§ **Written task 1**
Return the passage of the author interview from "2. What inspired" to "the publishing process?", copied word for word.
§ **Written task 2**
In the author interview, what do Ben and Amy find in their back garden?

§ **Page extract**

· · · · ·

Today I’m pleased to welcome Deborah Install, who’s debut novel, The Robot in the Garden is out now.

Deborah kindly answered a few of my questions.

1. Tell us a little about The Robot in the Garden.

Stagnant Ben and high-flying Amy are a couple whose relationship is on a downward spiral. When they find a battered and broken robot in their back garden, Ben’s interest in it is the last straw for Amy and she leaves. With no ties to home, Ben decides to find out where the Tang the robot came from and attempt to get him fixed. Through his friendship with Tang, Ben begins to rebuild his life, and Tang begins to find his place in the world.

2. What inspired the idea of Tang and his story?

Hehe, I don’t think I’ll ever tire of answering this question – it always raises eyebrows! Shortly after our son was born (he’s now 2 and a half), my husband was talking one night about the ‘acrid tang’ of newborn nappies. I said that sounded like a robot from East Asia. I have no idea why! Overnight I kept waking up thinking about the robot, and in the morning I knew he’d travelled across the world and ended up in the garden of a chap called Ben, who had a wife called Amy, and whose arch enemy would be a sort of mad scientist character. I started writing. Tang moved from East Asia to the South Pacific, but the premise remained the same.

3. What has surprised you most about the publishing process?

That’s a great question. I think it’s probably my own feelings throughout that have been a surprise. It’s so much more of a rollercoaster than I imagined it would be – I have been lucky and had an awful lot of highs, but the lows that there have been were really horrible. Reading the first bad review, for example. You know it’s coming, but you can never really prepare yourself for it. I guess it’s because it’s been my ambition since I could hold a pen, almost literally, so it couldn’t mean more to me. Fortunately I’ve had incredible support, not least from bloggers like yourself. If you ever wonder whether you’re important to authors then be assured: you are.

4. Do you think your background in copywriting helped in developing your writing style? For example, I used to work as a writer and I learned to edit as I wrote. Did you pick up any tips or systems that helped in writing fiction?

· · · · ·

§ **Data segment**
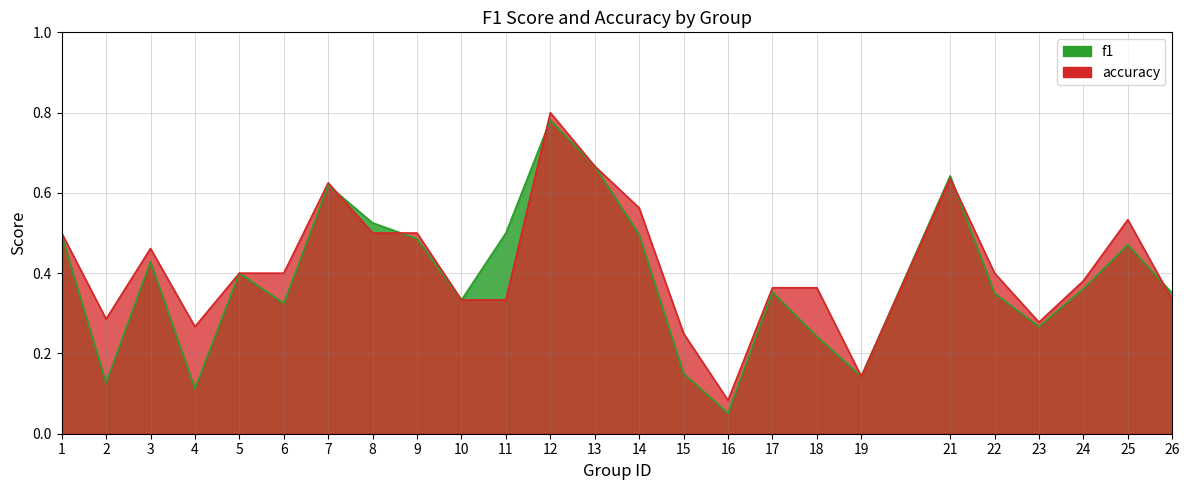

At which category is the sum across all series the highest?

12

· · · · ·

§ **Task result 1**
2. What inspired the idea of Tang and his story?

Hehe, I don’t think I’ll ever tire of answering this question – it always raises eyebrows! Shortly after our son was born (he’s now 2 and a half), my husband was talking one night about the ‘acrid tang’ of newborn nappies. I said that sounded like a robot from East Asia. I have no idea why! Overnight I kept waking up thinking about the robot, and in the morning I knew he’d travelled across the world and ended up in the garden of a chap called Ben, who had a wife called Amy, and whose arch enemy would be a sort of mad scientist character. I started writing. Tang moved from East Asia to the South Pacific, but the premise remained the same.

3. What has surprised you most about the publishing process?

§ **Task result 2**
A battered and broken robot.